:: Listed entries
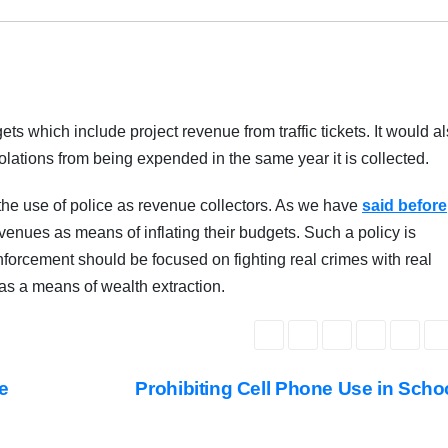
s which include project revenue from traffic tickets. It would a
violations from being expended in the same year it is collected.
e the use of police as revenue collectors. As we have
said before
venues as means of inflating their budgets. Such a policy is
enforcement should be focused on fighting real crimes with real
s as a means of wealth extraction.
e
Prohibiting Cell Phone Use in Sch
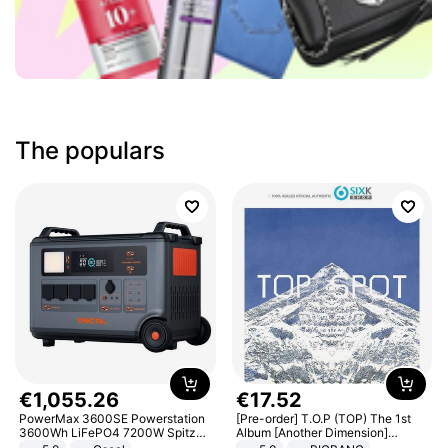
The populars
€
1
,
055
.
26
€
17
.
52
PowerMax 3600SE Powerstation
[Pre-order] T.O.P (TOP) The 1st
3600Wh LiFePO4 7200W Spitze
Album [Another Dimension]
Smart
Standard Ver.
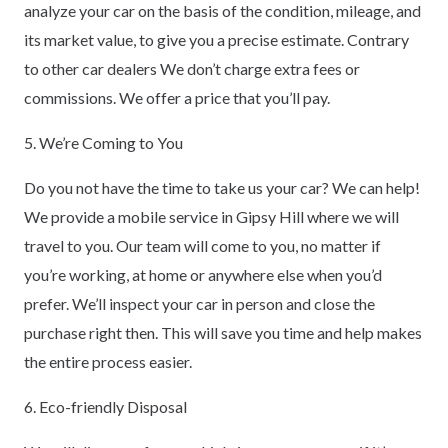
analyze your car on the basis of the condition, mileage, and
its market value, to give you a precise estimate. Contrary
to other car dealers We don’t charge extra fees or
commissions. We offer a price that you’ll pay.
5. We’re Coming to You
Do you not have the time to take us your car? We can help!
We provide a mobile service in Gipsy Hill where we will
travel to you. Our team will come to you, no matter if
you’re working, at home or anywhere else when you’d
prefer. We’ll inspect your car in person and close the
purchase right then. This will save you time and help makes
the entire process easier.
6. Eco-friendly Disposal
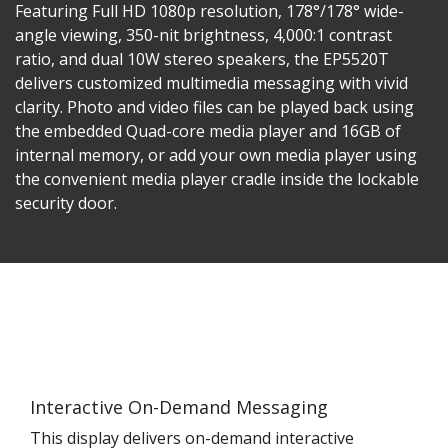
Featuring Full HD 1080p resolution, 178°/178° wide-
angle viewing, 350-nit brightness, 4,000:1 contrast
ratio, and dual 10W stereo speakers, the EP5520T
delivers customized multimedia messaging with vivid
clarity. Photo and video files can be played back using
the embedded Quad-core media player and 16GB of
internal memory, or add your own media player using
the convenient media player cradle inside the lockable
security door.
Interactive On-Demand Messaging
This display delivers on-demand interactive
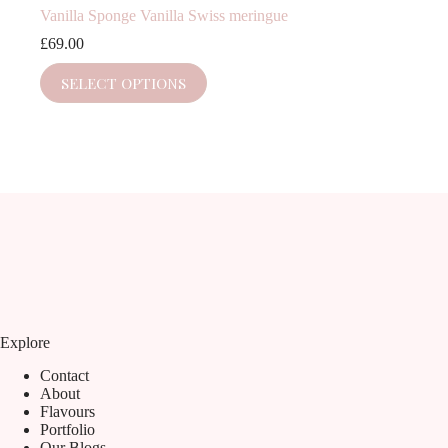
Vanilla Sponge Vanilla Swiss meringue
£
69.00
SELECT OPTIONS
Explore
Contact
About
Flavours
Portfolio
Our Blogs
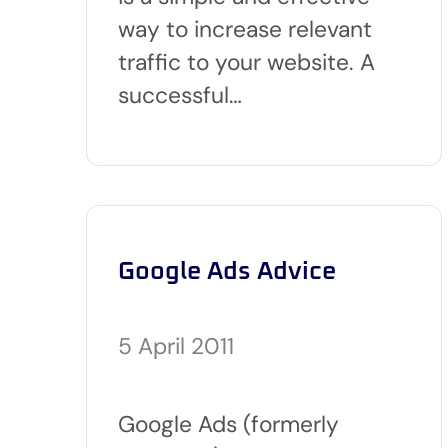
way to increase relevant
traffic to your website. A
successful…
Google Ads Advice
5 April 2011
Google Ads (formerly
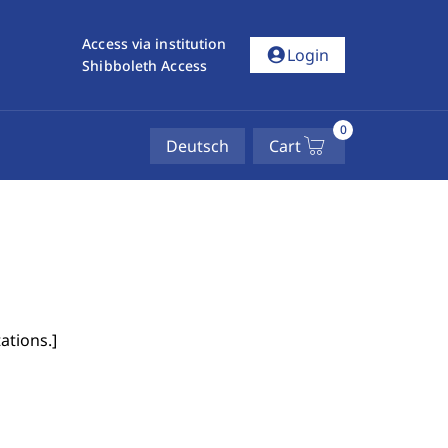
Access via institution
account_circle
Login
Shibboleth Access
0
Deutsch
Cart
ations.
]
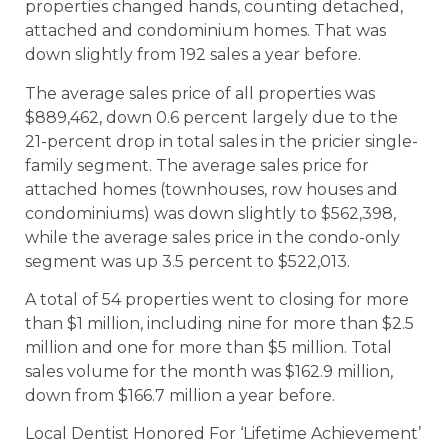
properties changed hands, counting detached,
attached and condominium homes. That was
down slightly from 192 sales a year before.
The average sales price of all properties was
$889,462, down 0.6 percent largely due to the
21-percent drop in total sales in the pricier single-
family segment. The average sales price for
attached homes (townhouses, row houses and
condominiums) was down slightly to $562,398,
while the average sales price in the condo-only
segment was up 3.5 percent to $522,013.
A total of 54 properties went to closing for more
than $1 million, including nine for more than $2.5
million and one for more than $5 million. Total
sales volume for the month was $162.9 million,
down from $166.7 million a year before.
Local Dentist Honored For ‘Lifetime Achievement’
::::
**Your instructions:**
Revise the material above by changing every instance of "sales price" to "selling price", leaving everything else unchanged, and leave the pictures out of the result.

**Response for this exercise:**
s which include project revenue from traffic tickets. It would a
violations from being expended in the same year it is collected.
e the use of police as revenue collectors. As we have
said before
venues as means of inflating their budgets. Such a policy is
enforcement should be focused on fighting real crimes with real
s as a means of wealth extraction.
e
Prohibiting Cell Phone Use in Sch
The populars
€
1
,
055
.
26
€
17
.
52
PowerMax 3600SE Powerstation
[Pre-order] T.O.P (TOP) The 1st
3600Wh LiFePO4 7200W Spitze
Album [Another Dimension]
Smart
Standard Ver.
analyze your car on the basis of the condition, mileage, and
its market value, to give you a precise estimate. Contrary
to other car dealers We don’t charge extra fees or
commissions. We offer a price that you’ll pay.
5. We’re Coming to You
Do you not have the time to take us your car? We can help!
We provide a mobile service in Gipsy Hill where we will
travel to you. Our team will come to you, no matter if
you’re working, at home or anywhere else when you’d
prefer. We’ll inspect your car in person and close the
purchase right then. This will save you time and help makes
the entire process easier.
6. Eco-friendly Disposal
Featuring Full HD 1080p resolution, 178°/178° wide-
angle viewing, 350-nit brightness, 4,000:1 contrast
ratio, and dual 10W stereo speakers, the EP5520T
delivers customized multimedia messaging with vivid
clarity. Photo and video files can be played back using
the embedded Quad-core media player and 16GB of
internal memory, or add your own media player using
the convenient media player cradle inside the lockable
security door.
Interactive On-Demand Messaging
This display delivers on-demand interactive
Vanilla Sponge Vanilla Swiss meringue
£
69.00
SELECT OPTIONS
Explore
Contact
About
Flavours
Portfolio
Our Blogs
way to increase relevant
traffic to your website. A
successful…
Google Ads Advice
5 April 2011
Google Ads (formerly
Access via institution
account_circle
Login
Shibboleth Access
0
Deutsch
Cart
ations.
]
properties changed hands, counting detached,
attached and condominium homes. That was
down slightly from 192 sales a year before.
The average selling price of all properties was
$889,462, down 0.6 percent largely due to the
21-percent drop in total sales in the pricier single-
family segment. The average selling price for
attached homes (townhouses, row houses and
condominiums) was down slightly to $562,398,
while the average selling price in the condo-only
segment was up 3.5 percent to $522,013.
A total of 54 properties went to closing for more
than $1 million, including nine for more than $2.5
million and one for more than $5 million. Total
sales volume for the month was $162.9 million,
down from $166.7 million a year before.
Local Dentist Honored For ‘Lifetime Achievement’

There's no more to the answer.